The amount invested in compulsory and complementary pension funds fell by 50 percent in one year, according to central bank data compiled this Friday, December 6, by Lusa.
According to the agency, the amount fell to nine billion meticals at the end of June. ‘This reduction is associated with the increase in investments in long-term instruments traded on the securities market, to the detriment of short-term investments in the banking sector,’ explained the Bank of Mozambique’s financial stability bulletin.
During this period, the weight of pension fund deposits over total banking sector deposits was 1.38 per cent, compared to 2.93 per cent in the first half of 2023, which ‘shows that pension fund resources tend to be a less important source of funding with little impact on the assessment of liquidity risk.’
In June 2023, 18.2 billion meticals were invested in compulsory and complementary pension funds, which aim to ‘reinforce compulsory social security benefits’.

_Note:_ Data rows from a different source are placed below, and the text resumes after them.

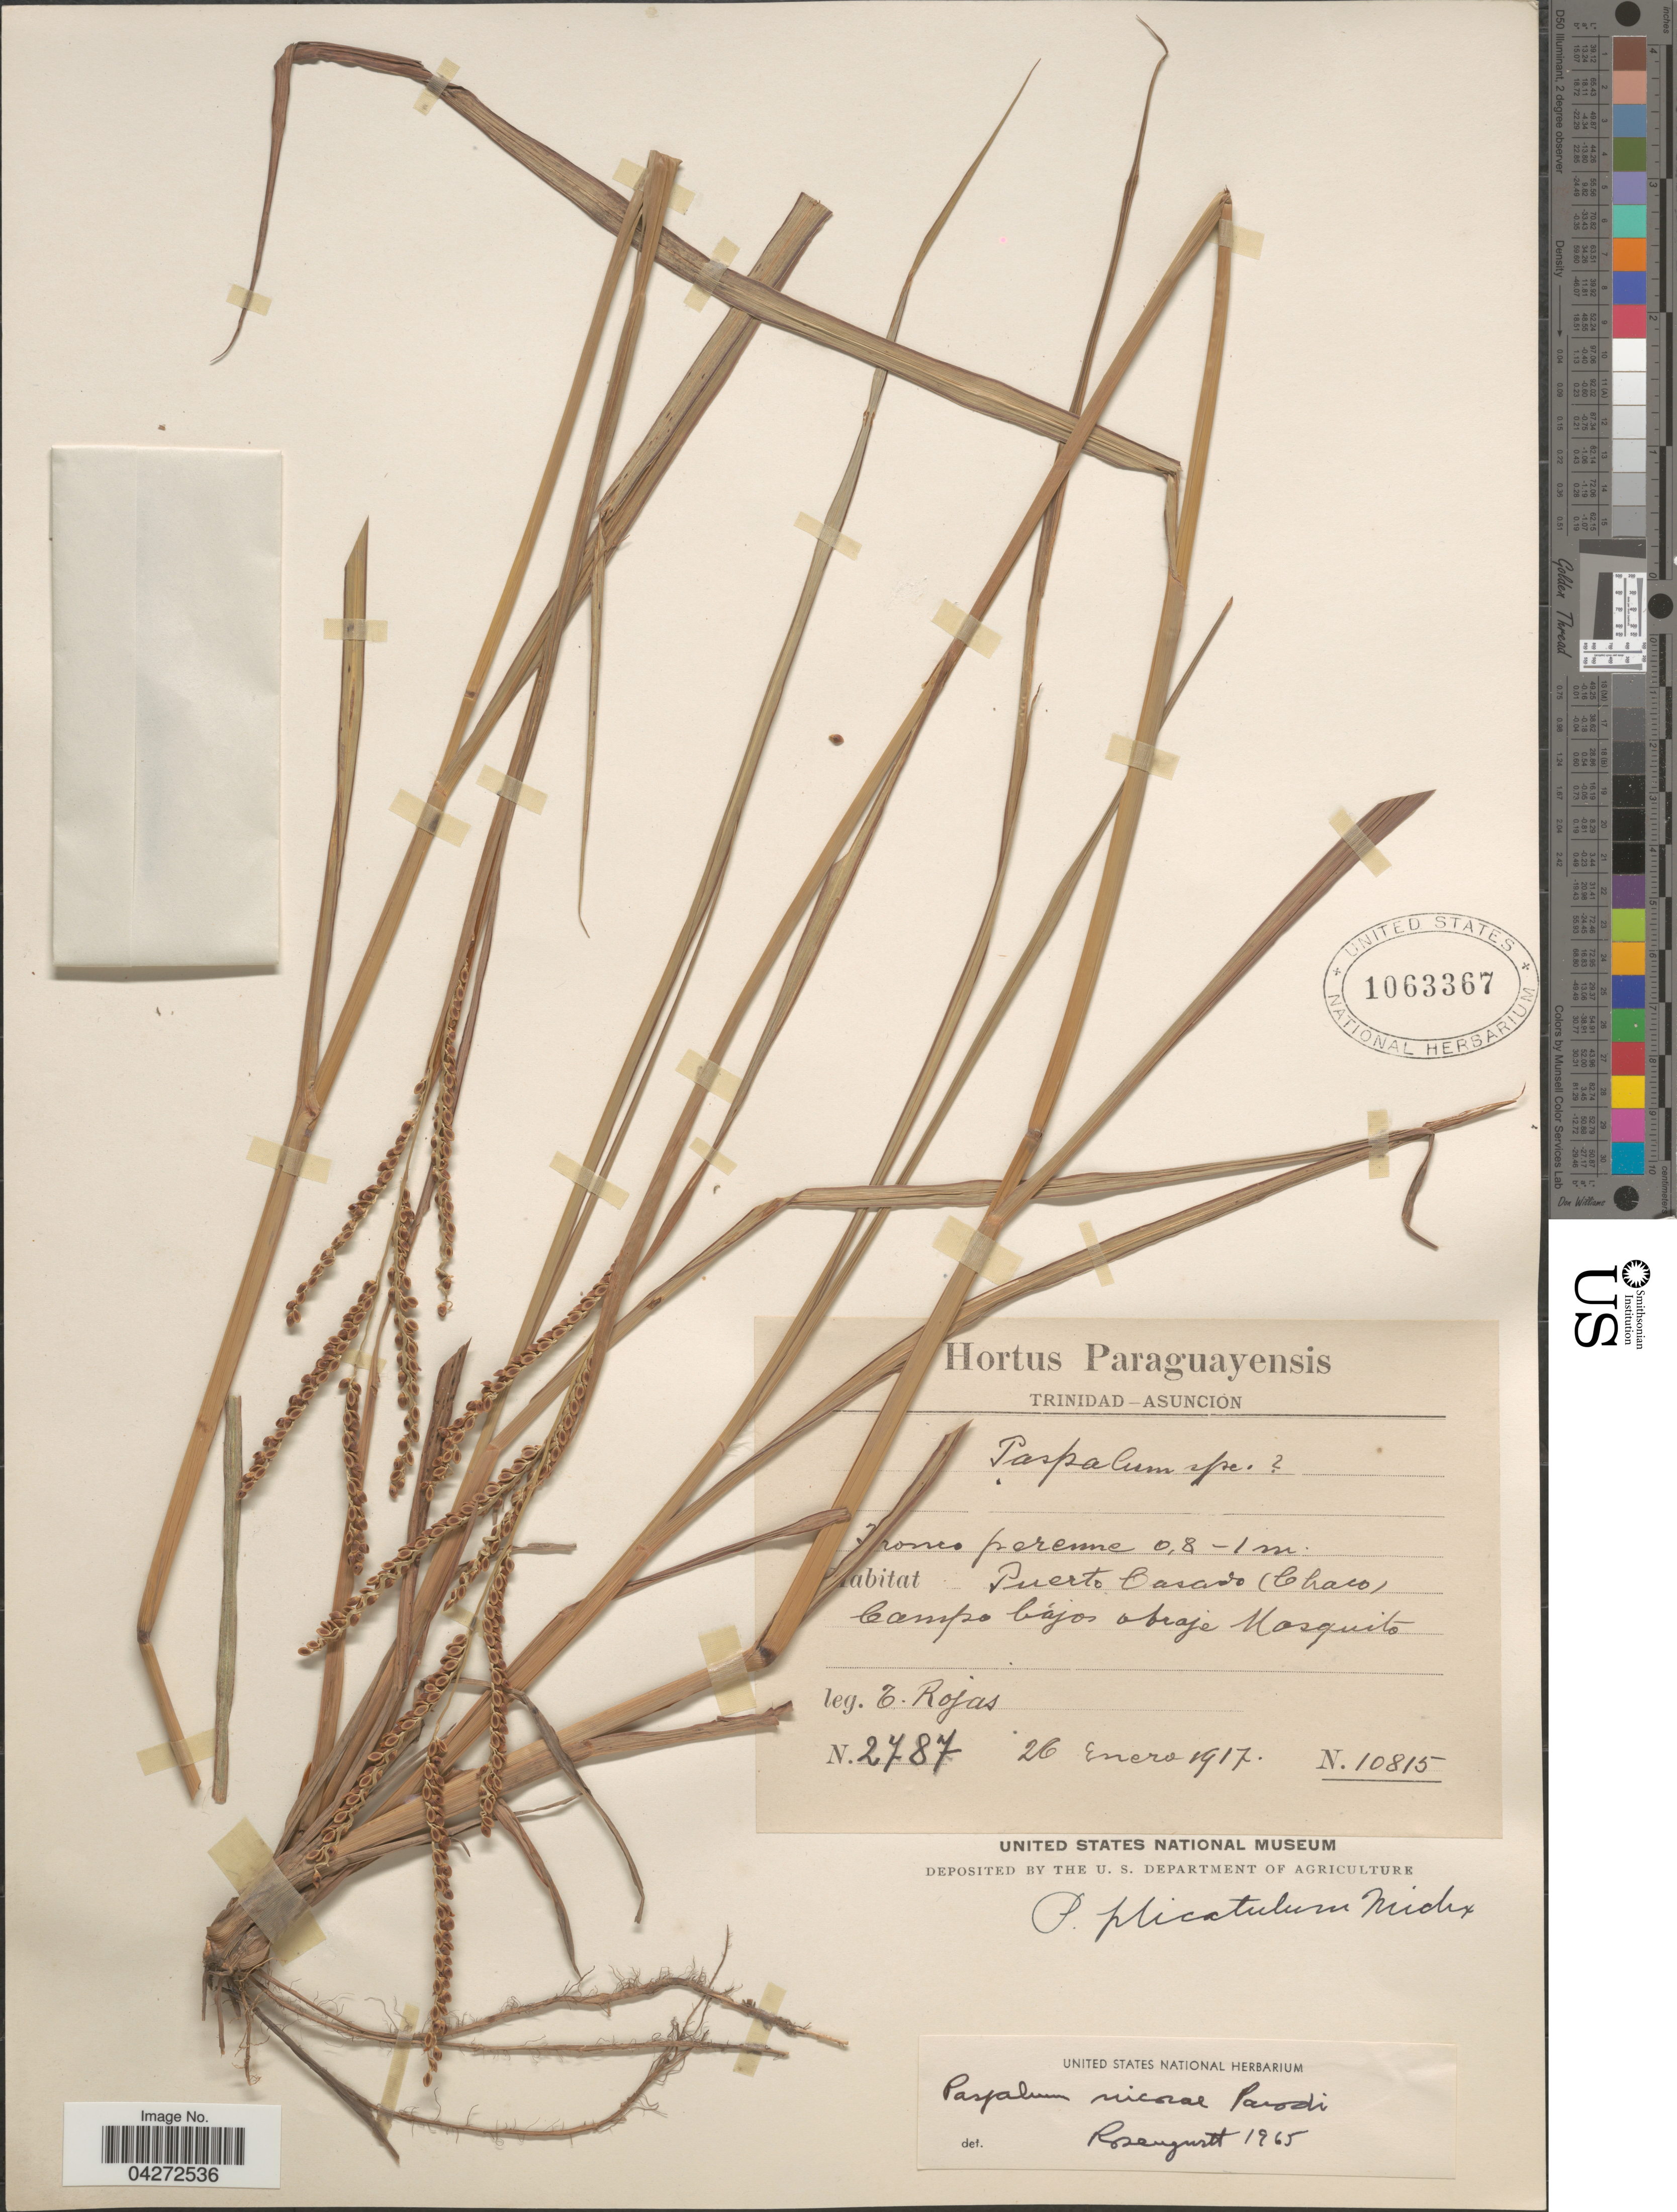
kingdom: Plantae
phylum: Tracheophyta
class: Liliopsida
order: Poales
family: Poaceae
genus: Paspalum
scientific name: Paspalum nicorae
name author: Parodi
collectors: T. Rojas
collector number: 2787/10815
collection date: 1917-01-26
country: Argentina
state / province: Chaco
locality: Puerto Casado. Campo bajos abraje [interpreted] Mosquito.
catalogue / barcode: US 1063367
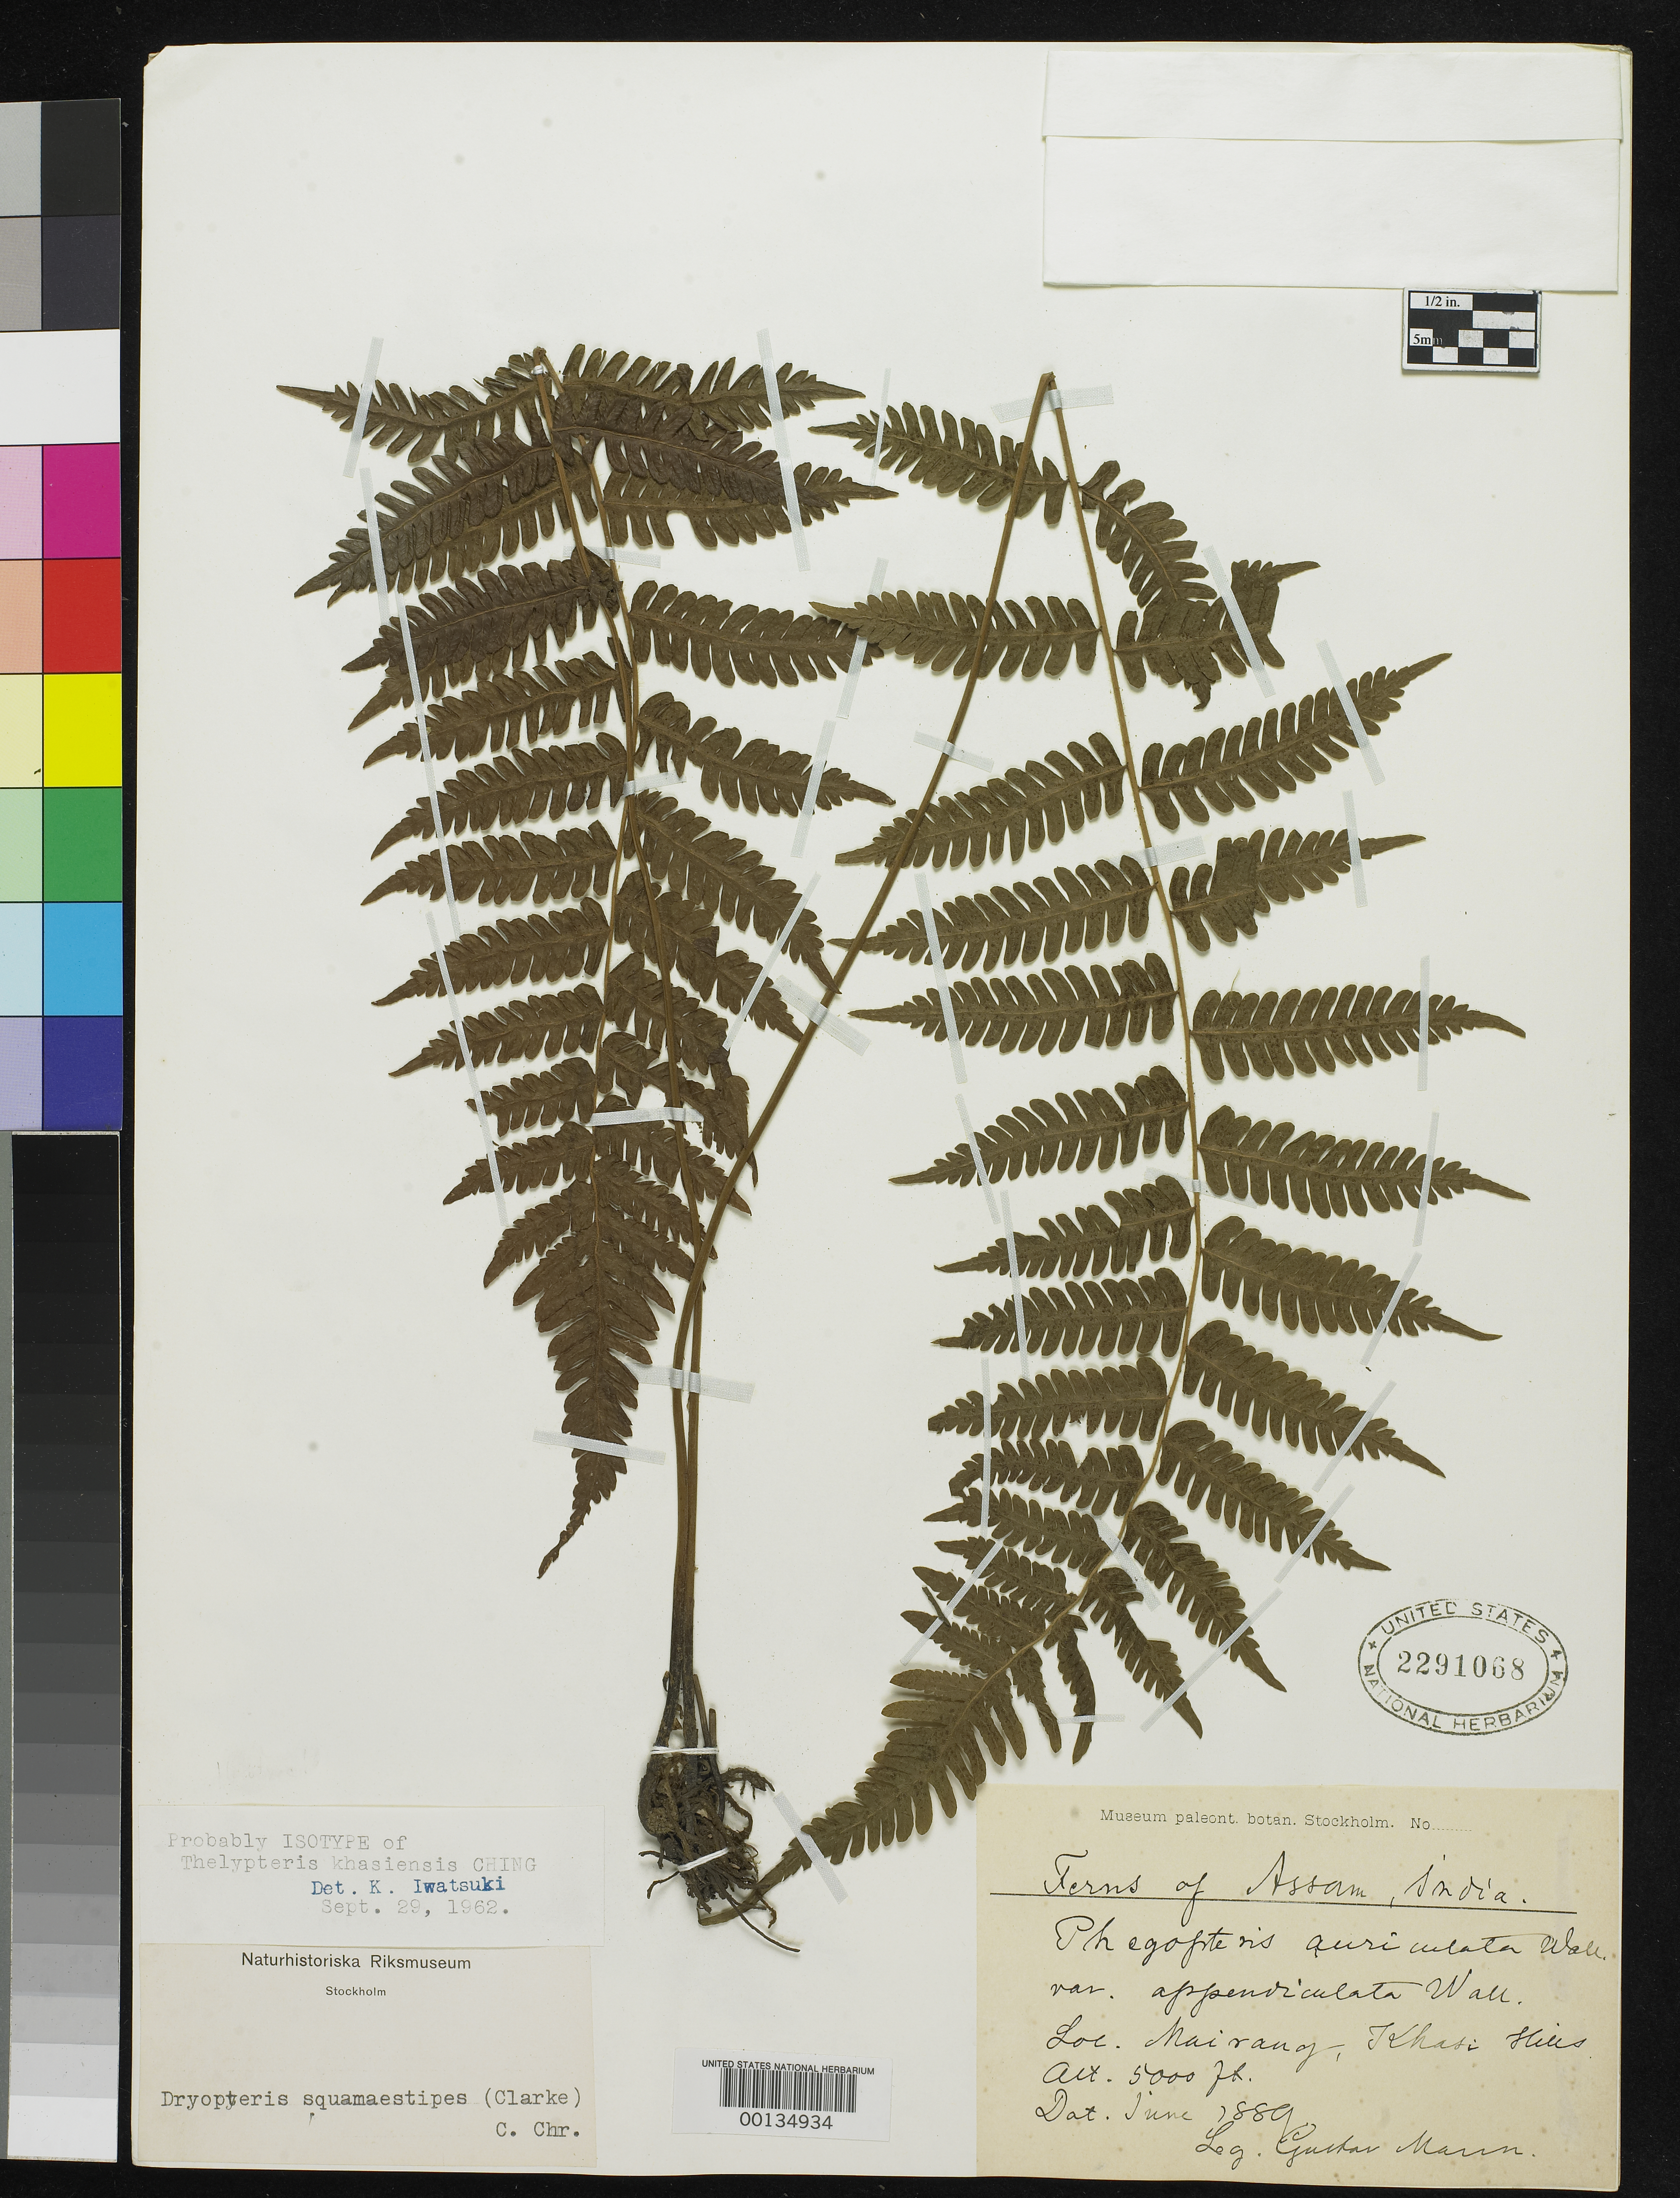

The bulletin added, on the evolution of the weight of the value of securities held by pension funds over the total value of securities on the Securities Market (MVM), that this ‘showed an upward trend’, rising to 29.52 per cent, an increase of 7.58 percentage points compared to June 2023.
‘This trend, in a different direction to that observed in relation to the dynamics of the weight of pension fund deposits over total banking sector deposits, attests to the fact that the managers of these funds are increasingly investing their resources in the Securities Market, preferentially to the detriment of bank deposits,’ concludes the central bank.